What this task involves: Convert the entries from the first line up to and including the line with "True or false: 三笠" into a numbered list, leaving out any blank lines.

Input data:
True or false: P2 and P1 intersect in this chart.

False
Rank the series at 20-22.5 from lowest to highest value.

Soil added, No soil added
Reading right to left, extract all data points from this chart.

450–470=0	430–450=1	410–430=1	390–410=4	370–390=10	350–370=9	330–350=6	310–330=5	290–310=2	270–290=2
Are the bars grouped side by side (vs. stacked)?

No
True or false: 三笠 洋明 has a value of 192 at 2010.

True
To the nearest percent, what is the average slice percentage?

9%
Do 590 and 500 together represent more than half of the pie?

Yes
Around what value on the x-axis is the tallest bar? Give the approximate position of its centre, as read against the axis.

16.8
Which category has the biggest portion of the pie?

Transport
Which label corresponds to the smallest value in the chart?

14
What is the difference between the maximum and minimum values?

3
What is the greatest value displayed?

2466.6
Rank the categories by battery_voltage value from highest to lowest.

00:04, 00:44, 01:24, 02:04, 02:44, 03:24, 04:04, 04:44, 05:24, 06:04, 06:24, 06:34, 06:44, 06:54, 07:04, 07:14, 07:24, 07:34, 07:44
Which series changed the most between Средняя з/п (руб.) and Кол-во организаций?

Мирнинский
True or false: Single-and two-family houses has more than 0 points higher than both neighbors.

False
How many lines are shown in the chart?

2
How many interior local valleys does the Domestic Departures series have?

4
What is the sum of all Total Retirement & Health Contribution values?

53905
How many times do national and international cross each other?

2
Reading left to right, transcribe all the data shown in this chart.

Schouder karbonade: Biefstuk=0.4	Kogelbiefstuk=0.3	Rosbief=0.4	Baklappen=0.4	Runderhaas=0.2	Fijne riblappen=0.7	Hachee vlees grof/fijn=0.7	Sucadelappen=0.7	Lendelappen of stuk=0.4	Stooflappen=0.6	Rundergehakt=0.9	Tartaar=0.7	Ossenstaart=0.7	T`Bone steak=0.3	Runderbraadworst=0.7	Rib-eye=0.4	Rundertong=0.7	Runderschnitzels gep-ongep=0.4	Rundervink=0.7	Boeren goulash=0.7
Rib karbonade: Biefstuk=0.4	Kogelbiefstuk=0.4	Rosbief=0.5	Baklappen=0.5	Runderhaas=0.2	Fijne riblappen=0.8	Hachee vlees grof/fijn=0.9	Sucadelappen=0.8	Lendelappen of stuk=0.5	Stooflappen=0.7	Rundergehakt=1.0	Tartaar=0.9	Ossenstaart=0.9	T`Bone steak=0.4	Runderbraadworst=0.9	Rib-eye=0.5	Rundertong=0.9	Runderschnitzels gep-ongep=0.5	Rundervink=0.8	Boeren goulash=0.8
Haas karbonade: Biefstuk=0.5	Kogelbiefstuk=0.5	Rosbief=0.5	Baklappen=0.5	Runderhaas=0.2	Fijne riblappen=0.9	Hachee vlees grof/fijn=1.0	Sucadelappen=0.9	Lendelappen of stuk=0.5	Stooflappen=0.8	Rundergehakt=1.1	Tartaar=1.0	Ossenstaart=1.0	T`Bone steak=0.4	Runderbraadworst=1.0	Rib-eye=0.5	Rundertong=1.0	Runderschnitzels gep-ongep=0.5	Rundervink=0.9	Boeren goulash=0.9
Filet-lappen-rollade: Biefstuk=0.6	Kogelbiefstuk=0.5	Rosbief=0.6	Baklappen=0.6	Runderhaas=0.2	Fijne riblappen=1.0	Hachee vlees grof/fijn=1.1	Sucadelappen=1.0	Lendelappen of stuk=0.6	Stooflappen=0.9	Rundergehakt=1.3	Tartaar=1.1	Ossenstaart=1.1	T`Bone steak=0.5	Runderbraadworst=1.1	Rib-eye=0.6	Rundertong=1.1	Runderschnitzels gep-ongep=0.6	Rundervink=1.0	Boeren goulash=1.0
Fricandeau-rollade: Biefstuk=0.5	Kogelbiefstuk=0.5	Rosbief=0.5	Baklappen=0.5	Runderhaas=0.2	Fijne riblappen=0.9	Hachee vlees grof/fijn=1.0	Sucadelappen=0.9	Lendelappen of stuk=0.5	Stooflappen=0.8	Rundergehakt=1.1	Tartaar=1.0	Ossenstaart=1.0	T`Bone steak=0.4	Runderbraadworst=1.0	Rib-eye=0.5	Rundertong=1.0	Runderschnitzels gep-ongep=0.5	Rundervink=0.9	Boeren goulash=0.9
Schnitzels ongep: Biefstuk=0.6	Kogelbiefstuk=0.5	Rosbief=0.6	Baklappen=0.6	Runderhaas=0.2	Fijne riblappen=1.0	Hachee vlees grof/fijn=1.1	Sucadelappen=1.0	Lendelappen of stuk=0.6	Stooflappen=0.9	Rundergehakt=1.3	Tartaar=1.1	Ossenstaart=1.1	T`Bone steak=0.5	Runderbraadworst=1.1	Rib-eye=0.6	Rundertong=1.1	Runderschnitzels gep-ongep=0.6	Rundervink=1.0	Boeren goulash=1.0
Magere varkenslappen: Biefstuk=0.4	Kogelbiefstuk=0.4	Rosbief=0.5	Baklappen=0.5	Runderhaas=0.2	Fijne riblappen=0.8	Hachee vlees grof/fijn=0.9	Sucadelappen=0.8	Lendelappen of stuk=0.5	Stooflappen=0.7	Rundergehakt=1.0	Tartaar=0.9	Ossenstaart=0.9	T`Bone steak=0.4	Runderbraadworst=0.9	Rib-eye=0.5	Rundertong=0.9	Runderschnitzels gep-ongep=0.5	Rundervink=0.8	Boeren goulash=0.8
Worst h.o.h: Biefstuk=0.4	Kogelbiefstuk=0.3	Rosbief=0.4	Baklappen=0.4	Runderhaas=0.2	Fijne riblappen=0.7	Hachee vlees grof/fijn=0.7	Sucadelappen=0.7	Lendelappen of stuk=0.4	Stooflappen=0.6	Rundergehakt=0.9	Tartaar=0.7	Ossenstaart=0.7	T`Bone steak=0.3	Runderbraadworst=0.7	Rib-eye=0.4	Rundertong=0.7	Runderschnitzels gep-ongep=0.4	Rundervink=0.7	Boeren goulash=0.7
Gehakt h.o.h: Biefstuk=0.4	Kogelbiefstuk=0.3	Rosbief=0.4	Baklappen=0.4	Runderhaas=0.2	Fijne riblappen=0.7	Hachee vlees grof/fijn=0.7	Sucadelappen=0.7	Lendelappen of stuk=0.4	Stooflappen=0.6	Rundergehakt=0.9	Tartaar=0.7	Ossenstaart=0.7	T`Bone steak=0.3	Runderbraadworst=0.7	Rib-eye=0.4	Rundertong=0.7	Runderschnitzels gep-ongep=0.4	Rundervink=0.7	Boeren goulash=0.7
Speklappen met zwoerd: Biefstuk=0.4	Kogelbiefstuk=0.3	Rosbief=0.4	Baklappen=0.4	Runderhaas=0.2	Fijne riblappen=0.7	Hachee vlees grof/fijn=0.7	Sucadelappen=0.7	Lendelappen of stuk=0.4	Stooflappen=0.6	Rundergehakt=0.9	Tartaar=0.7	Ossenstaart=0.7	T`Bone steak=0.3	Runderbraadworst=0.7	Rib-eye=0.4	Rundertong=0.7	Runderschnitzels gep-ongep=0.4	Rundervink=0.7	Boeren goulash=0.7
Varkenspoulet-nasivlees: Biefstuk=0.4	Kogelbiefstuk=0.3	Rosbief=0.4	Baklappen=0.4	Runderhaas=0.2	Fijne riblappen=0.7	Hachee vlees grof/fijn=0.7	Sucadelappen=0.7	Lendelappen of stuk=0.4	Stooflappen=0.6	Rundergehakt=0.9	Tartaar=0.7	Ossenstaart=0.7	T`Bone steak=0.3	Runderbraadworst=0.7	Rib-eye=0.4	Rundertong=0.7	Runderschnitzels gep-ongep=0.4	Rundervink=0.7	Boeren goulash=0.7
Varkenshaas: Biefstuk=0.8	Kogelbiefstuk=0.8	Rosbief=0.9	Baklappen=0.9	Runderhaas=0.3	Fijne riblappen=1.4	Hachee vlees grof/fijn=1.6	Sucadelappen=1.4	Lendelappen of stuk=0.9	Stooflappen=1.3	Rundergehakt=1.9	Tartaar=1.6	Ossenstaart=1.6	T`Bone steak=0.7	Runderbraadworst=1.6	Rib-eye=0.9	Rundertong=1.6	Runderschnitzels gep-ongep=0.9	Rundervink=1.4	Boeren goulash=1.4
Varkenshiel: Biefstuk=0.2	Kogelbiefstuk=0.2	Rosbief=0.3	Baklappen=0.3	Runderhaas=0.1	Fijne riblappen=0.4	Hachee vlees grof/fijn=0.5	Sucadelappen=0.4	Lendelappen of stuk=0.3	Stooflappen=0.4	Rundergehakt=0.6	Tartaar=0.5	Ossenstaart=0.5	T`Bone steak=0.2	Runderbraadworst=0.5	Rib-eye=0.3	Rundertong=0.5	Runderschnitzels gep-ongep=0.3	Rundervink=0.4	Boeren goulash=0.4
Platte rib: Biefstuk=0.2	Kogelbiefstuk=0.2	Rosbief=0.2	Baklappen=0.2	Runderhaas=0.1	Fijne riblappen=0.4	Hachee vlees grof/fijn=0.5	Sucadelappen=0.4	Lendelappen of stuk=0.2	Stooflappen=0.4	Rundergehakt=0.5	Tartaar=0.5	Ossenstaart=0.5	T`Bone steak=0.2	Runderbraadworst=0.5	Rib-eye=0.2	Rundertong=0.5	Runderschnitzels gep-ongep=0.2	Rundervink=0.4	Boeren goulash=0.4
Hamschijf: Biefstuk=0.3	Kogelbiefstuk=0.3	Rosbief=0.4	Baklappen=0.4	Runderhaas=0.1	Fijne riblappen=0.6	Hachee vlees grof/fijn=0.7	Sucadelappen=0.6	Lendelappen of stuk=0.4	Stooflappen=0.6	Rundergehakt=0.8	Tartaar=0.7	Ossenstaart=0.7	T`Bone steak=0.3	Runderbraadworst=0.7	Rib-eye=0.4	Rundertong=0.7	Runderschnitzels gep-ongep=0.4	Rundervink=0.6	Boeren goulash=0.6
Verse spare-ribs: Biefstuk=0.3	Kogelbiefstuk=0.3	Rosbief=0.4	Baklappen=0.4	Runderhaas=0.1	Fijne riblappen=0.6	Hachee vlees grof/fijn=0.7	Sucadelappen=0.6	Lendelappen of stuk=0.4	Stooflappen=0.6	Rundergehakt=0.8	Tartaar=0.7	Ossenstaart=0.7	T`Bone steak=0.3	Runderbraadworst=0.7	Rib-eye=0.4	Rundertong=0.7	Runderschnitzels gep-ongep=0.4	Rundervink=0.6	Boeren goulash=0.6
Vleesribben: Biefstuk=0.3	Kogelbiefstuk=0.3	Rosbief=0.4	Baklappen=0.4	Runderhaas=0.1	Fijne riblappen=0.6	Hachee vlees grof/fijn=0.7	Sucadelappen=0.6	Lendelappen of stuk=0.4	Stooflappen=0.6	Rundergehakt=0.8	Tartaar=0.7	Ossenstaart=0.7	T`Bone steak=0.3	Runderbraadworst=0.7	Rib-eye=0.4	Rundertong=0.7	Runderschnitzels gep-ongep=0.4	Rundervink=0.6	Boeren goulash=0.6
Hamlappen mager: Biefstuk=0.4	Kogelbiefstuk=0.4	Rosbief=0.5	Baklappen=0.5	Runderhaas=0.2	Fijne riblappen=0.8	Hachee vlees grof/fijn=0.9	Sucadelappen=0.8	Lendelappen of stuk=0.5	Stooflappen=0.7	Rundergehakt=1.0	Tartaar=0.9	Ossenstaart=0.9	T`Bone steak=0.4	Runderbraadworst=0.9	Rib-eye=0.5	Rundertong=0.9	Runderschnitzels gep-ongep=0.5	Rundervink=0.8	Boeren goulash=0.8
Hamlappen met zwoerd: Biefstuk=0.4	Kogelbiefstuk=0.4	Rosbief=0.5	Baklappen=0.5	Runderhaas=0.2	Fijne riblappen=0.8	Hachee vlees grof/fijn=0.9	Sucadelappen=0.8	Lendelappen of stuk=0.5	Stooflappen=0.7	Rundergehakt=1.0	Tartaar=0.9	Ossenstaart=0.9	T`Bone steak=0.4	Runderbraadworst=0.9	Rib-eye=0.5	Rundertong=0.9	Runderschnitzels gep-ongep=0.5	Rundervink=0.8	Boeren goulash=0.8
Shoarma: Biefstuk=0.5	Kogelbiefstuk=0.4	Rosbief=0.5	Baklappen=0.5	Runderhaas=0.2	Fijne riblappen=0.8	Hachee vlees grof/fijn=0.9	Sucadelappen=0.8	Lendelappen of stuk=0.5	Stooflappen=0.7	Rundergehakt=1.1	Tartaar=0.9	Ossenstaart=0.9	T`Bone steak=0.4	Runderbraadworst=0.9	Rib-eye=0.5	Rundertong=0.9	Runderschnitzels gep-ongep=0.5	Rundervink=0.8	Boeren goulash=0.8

Task response:
1. True or false: P2 and P1 intersect in this chart.
2. False
3. Rank the series at 20-22.5 from lowest to highest value.
4. Soil added, No soil added
5. Reading right to left, extract all data points from this chart.
6. 450–470=0	430–450=1	410–430=1	390–410=4	370–390=10	350–370=9	330–350=6	310–330=5	290–310=2	270–290=2
7. Are the bars grouped side by side (vs. stacked)?
8. No
9. True or false: 三笠 洋明 has a value of 192 at 2010.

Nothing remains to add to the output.